Future Directions - From Waratah-Wynyard Council, Tasmania

Article image - Future Directions - From Waratah-Wynyard Council, Tasmania Damien Smitheram, Paul Whitsitt Urban Works Coordinator, Daniel Summers Director Infrastructure and Development Services, Mayor Robby Walsh.

Waratah-Wynyard Council, like many other councils, is looking to the future to ensure its ongoing sustainability. With external funding sources often unreliable, the General Manager and Executive Management Team decided that it was time to really focus on ensuring that it was making changes internally to make the council efficient and effective to provide best value to the community.

While there are several major projects occurring to make this happen, one of the key underlying foundations to driving the required cultural change is the introduction of ‘LEAN’ practices and tools into the organisation.

Along with our resource-sharing partner, Circular Head Council, we have engaged Tasmanian firm Productivity Improvers to deliver LEAN training to both organisations.

The adoption of LEAN principles across the Council will ensure that we are focusing on utilising the knowledge and expertise of our employees in making improvements that make us more efficient and cost effective by using a standard framework of tools to make smart decisions.   

LEAN tools are helping us to start to introduce a cultural change where we look for the best way to do the job and question the status quo so that we don’t just continue to do things “because it’s always been done that way”.

We are still in the early days of implementation and embedding the tools into our standard processes.

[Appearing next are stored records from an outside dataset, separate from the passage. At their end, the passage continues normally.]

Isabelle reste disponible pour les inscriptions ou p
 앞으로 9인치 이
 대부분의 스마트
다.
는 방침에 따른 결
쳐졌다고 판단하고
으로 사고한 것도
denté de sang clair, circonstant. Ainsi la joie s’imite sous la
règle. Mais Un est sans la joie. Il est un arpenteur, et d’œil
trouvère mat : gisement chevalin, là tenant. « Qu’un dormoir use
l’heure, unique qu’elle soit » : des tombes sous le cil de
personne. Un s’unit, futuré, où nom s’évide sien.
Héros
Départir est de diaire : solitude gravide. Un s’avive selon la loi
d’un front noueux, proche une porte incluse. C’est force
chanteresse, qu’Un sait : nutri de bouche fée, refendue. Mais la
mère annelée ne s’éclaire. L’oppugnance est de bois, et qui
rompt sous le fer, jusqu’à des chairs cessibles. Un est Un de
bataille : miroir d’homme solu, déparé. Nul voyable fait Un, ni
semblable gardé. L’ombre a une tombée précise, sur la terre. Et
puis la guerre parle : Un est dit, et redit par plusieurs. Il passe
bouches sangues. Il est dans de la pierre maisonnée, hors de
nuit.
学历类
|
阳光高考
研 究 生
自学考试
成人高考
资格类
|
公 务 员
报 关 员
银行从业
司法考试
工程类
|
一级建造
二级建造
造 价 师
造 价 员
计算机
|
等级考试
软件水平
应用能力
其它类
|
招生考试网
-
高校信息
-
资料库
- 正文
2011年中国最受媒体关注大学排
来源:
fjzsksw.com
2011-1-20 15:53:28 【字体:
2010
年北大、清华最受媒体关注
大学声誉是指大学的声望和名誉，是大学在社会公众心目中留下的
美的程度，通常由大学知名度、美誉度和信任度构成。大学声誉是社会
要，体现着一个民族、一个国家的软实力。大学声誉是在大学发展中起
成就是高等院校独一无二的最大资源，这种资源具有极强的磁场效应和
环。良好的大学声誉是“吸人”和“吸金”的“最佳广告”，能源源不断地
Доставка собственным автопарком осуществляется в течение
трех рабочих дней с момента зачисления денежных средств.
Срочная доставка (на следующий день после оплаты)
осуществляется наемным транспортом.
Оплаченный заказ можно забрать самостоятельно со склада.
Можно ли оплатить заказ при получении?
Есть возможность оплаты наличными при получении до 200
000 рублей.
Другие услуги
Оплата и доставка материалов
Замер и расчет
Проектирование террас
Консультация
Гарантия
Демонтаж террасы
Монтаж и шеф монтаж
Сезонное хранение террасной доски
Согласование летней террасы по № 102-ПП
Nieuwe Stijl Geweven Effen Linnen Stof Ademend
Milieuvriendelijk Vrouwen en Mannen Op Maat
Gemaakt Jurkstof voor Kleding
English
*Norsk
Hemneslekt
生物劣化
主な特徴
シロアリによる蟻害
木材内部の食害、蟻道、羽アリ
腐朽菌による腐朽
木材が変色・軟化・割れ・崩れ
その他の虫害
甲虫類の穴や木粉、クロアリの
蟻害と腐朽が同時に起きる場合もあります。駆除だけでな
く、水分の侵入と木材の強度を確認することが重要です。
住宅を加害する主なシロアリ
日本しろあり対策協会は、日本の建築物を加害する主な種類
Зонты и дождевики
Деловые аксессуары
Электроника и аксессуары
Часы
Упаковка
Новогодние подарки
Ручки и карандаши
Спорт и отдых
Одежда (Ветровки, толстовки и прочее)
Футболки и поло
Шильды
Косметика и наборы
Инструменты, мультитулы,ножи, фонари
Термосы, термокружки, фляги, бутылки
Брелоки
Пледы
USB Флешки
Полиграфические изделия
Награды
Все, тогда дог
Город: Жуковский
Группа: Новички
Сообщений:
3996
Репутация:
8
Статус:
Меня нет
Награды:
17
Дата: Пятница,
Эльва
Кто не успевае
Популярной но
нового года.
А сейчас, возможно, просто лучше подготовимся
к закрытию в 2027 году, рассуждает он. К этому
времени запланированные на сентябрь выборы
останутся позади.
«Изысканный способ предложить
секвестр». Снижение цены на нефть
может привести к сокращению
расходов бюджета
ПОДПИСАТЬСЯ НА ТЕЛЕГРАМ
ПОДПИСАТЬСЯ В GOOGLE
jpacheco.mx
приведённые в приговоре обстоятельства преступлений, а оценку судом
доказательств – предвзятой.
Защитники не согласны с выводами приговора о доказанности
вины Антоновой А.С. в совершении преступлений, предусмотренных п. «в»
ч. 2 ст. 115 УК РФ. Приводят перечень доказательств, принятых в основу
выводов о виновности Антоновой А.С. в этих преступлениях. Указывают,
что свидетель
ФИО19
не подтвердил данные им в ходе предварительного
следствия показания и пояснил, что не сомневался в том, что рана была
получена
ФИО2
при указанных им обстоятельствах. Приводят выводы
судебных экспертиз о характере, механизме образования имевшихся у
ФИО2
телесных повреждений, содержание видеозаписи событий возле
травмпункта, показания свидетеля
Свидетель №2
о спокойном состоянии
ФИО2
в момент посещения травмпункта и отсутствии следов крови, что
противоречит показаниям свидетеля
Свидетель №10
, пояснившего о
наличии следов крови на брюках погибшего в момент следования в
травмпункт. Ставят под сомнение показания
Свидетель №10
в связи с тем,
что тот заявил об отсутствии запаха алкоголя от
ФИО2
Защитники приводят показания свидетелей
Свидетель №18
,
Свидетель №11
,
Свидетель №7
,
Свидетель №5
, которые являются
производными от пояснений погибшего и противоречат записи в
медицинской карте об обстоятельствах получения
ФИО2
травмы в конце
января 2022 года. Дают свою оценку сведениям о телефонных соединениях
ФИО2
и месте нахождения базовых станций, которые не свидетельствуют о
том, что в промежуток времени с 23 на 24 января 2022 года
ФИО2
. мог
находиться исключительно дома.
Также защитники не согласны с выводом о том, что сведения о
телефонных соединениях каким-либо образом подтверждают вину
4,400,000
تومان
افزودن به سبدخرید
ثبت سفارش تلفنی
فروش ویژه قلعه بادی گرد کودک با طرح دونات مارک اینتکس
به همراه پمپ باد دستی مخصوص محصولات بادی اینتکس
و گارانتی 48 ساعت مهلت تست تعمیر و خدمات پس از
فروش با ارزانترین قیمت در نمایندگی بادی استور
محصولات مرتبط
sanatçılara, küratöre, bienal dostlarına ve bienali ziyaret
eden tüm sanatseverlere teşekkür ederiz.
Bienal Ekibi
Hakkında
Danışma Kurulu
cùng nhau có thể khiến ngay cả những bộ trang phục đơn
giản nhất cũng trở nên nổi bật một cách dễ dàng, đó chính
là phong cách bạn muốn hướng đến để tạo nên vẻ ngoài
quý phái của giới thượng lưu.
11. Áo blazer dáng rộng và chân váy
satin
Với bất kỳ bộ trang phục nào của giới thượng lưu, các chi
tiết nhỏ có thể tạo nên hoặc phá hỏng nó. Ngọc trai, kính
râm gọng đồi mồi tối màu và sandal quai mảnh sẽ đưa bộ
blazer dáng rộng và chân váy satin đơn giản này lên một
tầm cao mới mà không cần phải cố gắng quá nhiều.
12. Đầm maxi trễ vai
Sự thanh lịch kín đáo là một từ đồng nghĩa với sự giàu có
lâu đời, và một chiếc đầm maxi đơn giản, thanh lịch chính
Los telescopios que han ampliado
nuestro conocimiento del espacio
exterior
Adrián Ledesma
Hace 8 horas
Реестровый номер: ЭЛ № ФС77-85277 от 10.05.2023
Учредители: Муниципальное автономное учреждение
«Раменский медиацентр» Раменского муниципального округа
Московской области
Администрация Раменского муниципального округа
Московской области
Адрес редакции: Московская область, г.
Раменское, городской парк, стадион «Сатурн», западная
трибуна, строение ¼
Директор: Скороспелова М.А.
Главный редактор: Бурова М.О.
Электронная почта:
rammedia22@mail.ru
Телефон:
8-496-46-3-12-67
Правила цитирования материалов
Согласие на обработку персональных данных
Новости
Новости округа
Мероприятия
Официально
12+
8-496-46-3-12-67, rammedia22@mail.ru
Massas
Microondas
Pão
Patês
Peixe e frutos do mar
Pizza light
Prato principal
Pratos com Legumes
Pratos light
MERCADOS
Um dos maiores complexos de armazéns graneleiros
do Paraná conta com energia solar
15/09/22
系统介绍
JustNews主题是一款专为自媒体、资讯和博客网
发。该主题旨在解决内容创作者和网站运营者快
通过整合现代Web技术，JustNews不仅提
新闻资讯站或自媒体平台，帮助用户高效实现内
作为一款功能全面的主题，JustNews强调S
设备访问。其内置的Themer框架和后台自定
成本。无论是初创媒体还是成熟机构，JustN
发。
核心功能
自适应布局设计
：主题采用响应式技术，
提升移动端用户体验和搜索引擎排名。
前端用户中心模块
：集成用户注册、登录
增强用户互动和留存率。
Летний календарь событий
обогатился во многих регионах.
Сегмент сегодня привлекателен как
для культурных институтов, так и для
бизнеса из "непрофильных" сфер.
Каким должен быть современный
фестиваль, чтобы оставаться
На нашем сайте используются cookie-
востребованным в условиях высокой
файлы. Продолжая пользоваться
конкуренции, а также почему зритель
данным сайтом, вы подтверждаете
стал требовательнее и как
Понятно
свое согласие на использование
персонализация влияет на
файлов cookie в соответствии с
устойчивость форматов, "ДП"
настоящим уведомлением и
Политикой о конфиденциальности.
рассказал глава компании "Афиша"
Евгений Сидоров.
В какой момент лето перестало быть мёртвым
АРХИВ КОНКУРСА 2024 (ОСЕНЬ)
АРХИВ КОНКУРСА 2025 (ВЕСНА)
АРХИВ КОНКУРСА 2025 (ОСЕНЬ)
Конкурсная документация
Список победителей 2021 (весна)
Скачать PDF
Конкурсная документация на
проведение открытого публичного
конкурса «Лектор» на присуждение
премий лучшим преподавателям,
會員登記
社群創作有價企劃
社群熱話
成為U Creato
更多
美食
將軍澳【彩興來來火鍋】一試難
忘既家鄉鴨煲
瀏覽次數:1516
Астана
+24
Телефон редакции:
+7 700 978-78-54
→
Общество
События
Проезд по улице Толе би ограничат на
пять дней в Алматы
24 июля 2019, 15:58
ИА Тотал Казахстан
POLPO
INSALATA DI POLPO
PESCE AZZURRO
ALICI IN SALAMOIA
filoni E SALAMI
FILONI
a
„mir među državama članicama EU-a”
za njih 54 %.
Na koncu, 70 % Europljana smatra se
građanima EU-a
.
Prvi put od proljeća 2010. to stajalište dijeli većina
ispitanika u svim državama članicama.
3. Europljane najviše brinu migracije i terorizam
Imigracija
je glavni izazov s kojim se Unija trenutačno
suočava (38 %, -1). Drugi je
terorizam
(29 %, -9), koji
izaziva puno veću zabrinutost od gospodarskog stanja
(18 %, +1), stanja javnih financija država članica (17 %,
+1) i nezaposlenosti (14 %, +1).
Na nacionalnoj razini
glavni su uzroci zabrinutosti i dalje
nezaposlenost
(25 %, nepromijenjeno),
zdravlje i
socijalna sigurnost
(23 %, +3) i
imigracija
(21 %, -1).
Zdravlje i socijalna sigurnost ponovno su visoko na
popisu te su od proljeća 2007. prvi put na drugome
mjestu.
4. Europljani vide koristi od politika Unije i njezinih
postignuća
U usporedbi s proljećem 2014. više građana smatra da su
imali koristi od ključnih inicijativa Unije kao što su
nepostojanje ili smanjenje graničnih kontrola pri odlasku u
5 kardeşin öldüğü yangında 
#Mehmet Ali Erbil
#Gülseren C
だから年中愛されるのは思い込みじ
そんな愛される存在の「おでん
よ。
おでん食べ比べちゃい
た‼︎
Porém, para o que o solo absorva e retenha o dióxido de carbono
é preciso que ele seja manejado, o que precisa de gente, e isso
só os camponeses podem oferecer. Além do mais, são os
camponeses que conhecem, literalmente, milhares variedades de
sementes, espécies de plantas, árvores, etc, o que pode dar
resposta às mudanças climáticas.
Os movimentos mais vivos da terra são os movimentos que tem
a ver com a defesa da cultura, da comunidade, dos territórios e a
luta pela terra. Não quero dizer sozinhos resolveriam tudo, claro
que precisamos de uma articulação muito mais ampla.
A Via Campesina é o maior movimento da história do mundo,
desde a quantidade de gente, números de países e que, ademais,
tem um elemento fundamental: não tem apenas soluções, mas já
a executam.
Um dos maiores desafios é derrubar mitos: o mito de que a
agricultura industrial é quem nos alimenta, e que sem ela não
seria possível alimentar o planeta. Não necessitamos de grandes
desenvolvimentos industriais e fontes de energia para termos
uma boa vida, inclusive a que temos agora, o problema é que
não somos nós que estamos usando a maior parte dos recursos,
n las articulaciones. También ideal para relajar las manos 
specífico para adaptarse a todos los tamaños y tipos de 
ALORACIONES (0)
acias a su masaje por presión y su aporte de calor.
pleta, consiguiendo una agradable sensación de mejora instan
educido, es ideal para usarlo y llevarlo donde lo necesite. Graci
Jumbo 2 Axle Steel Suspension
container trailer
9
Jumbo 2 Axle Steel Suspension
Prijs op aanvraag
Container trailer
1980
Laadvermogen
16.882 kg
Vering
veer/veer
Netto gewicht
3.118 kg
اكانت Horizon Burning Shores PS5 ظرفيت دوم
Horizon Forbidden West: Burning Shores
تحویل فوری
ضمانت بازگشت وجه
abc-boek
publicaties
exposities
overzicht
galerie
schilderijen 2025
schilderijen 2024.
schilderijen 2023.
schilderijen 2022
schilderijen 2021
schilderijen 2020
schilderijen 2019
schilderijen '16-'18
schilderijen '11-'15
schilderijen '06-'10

Our initial focus has been on priority opportunities for our Executive Managers (to drive the change) and then our outdoor workforce coordinators to undertake training as there were some obvious quick wins that were identified.

To date 33 staff has taken part in LEAN training; including a group of six outdoor staff who are the first group of staff to do the Cert IV in Competitive Systems and Practices. As part of the Cert IV course each participant had to select a work project and take what they had learnt and apply it in a practical sense.

This resulted in six projects that had an immediate impact on productivity and efficiency including the complete redesign and eventual manufacture of a new trailer at the Works and Services Depot for the Urban Works team.

Project leader Urban Works Coordinator Paul Whitsitt said the new trailer was designed to help ensure the team had easy and better access to the right tools and equipment on site when needed.

Calculations on lost time and kilometres travelled per day were completed and found there was a lot of time over a year that we could save. Based on the calculations it was identified that more than 105 hours and 3172km per year were lost because of the existing trailer and how it was being used.  It was clearly identified during the review that staff often needed to return to the depot to get additional equipment, whereas with the new design everything they need is right there on site.  

The new design means that approximately $6700 per year will be saved and there is the added bonus of the improved safety and ergonomic design of the trailer, which means that there is less chance of injury to our staff. The estimated time to achieve a return on investment of costs involved in the project is 16 months.

Each of the projects implemented so far have had similar results and that doesn’t include the intangible results of staff seeing the action being taken to improve the way things are done and the fact that good ideas lead to more good ideas. Hopefully in the near future the only issue will be ‘what good idea do we work on first?’